A Delhi court has taken a serious view of the Municipal Corporation of Delhi allowing tent houses to have “monopolistic control” over its parks during the wedding season and asked it to pay Rs 2.5 lakh compensation to a man who could not organise his daughter’s wedding ceremony.
The court directed the MCD chief to order an inquiry into the alleged lapses on part of officials due to which L.D. Bansal’s plans for his daughter’s marriage celebrations suffered a setback.
The civic agency’s park booked by him was illegally occupied by a tent house on the wedding day.
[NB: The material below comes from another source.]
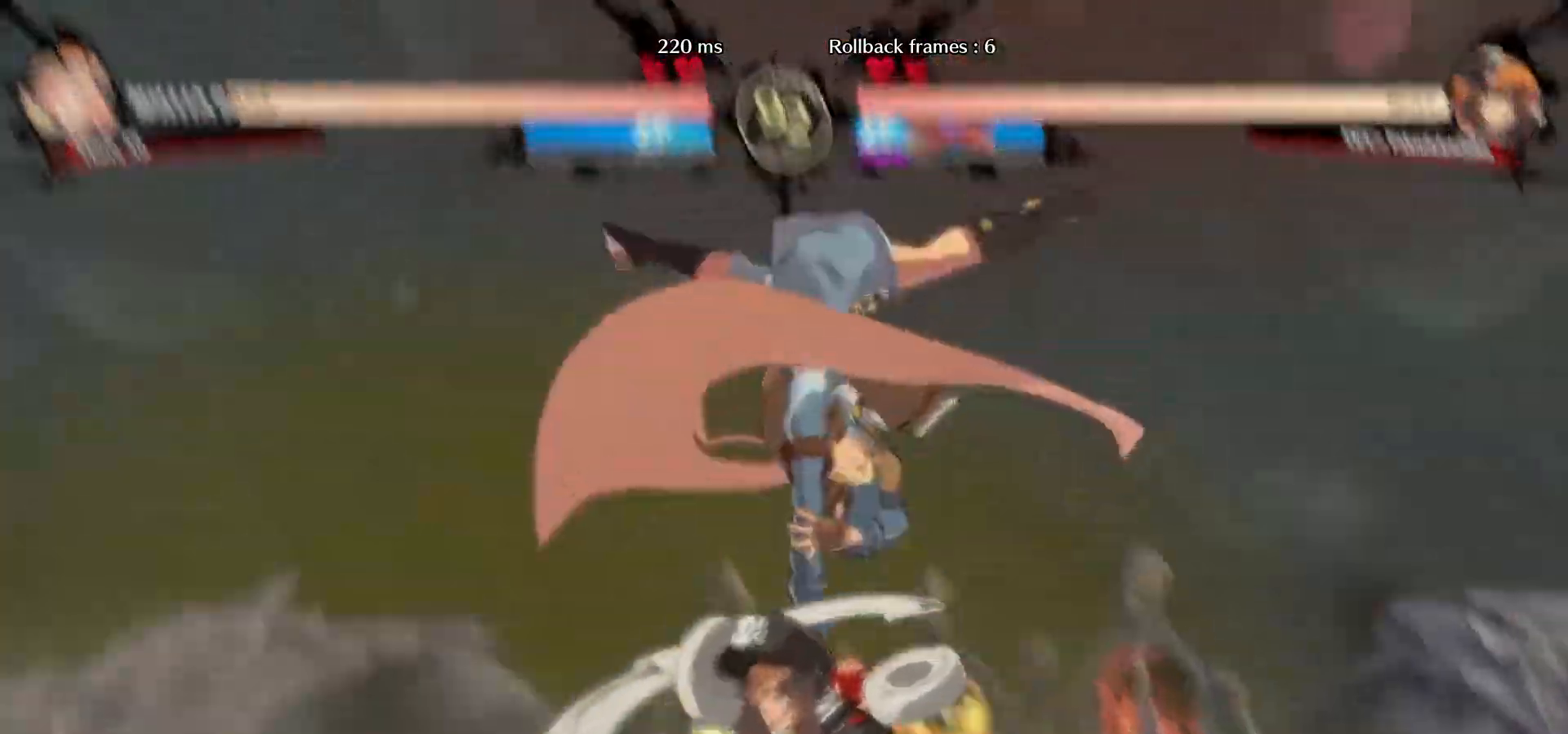
{"buttons": [], "left_stick": "left", "events": [[183, "left_stick", "center"], [450, "left_stick", "left"]]}
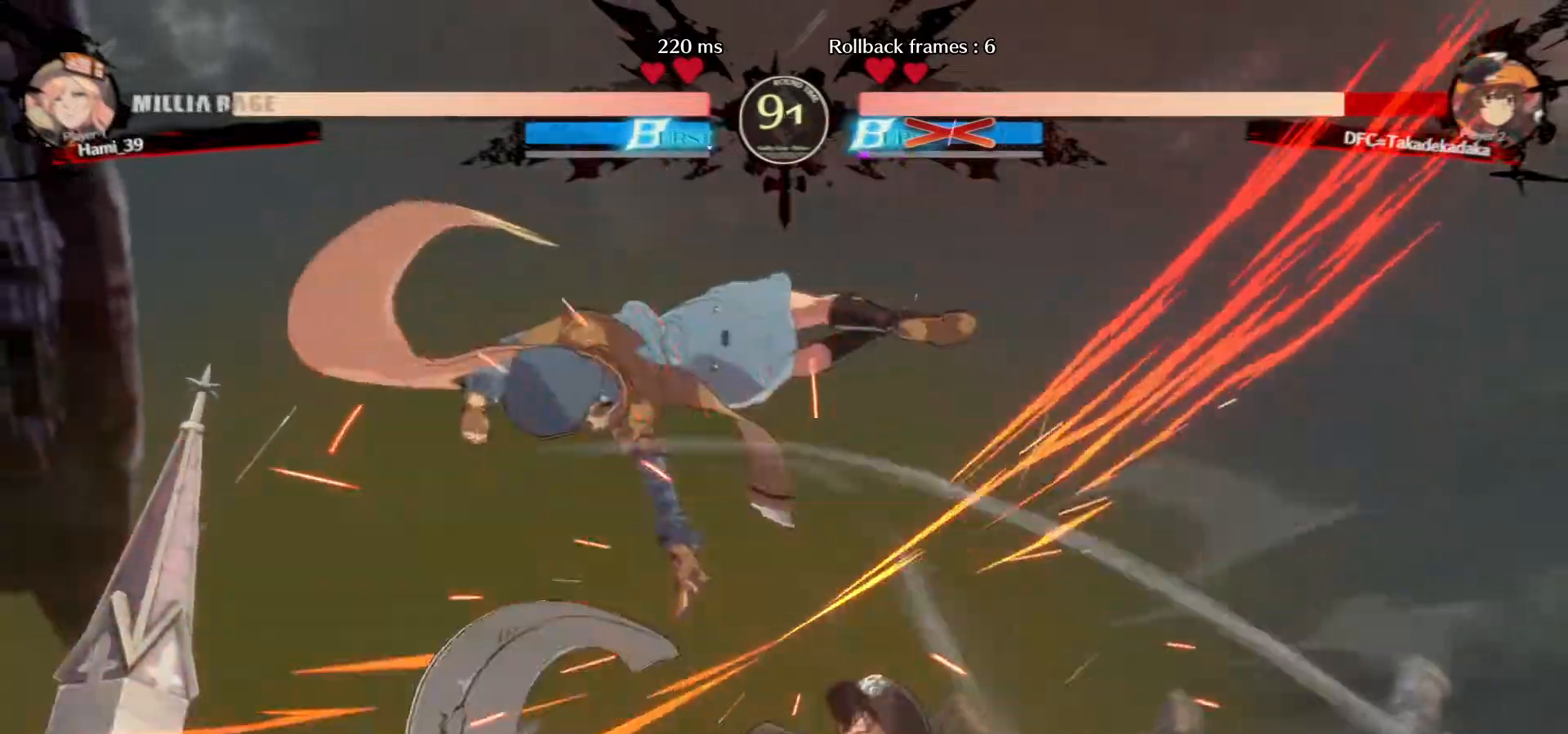
{"buttons": [], "left_stick": "center", "events": [[500, "left_stick", "center"]]}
“Instances of tent houses having monopolistic control over earmarked areas are not rare. The consumer is left with no choice but to book a particular business group to do their work or else to face harassment, as was in the present case where the booked lawn was not made available to the plaintiff (bride’s father),” Additional District Judge Kamini Lau said.
Taking cognizance of alleged connivance between officials of the civic body and private tent houses, the court said, “The MCD Commissioner may also institute criminal prosecution against the erring officers and others on account of breach of trust and also for creating forged documents which they used before this court.”
The court also termed the matter as “fit case” for requiring detailed vigilance inquiry for the alleged connivance between MCD (horticulture) department officials and tent houses particularly Grover Tents and Decorators and Sharma Tent House.
Bansal, a Karol Bagh resident, alleged in court that he had to organise his daughter’s wedding on a street in 2004 as Ajmal Khan Park, booked by him with an advance payment of Rs 11,210, was occupied by a tent house.
“Not only did the plaintiff (Bansal) suffer financial loss in terms of the amount deposited by him at the time of booking the lawns but also the loss in terms of inconvenience caused and social disrespect and humiliation,” the court said, awarding Bansal a compensation of Rs 2.5 lakh.
The MCD, in its defence, had denied all the allegations saying that the marriage ceremony was organised at the same venue and the case was lodged to extract money from its officials.
“A bride’s father is expected to be attending various ceremonies connected with the marriage and to his guests a few hours before the wedding rather than pleading with senior officers of the MCD and seeking their intervention to get the site handed over to him. Had the wedding been performed at the site, there was no occasion for the father to have rushed to the court to seek damages,” the court said.
It came down heavily on the civic body for claiming in its written submission that the wedding was held at an alternative venue, as it was convenient.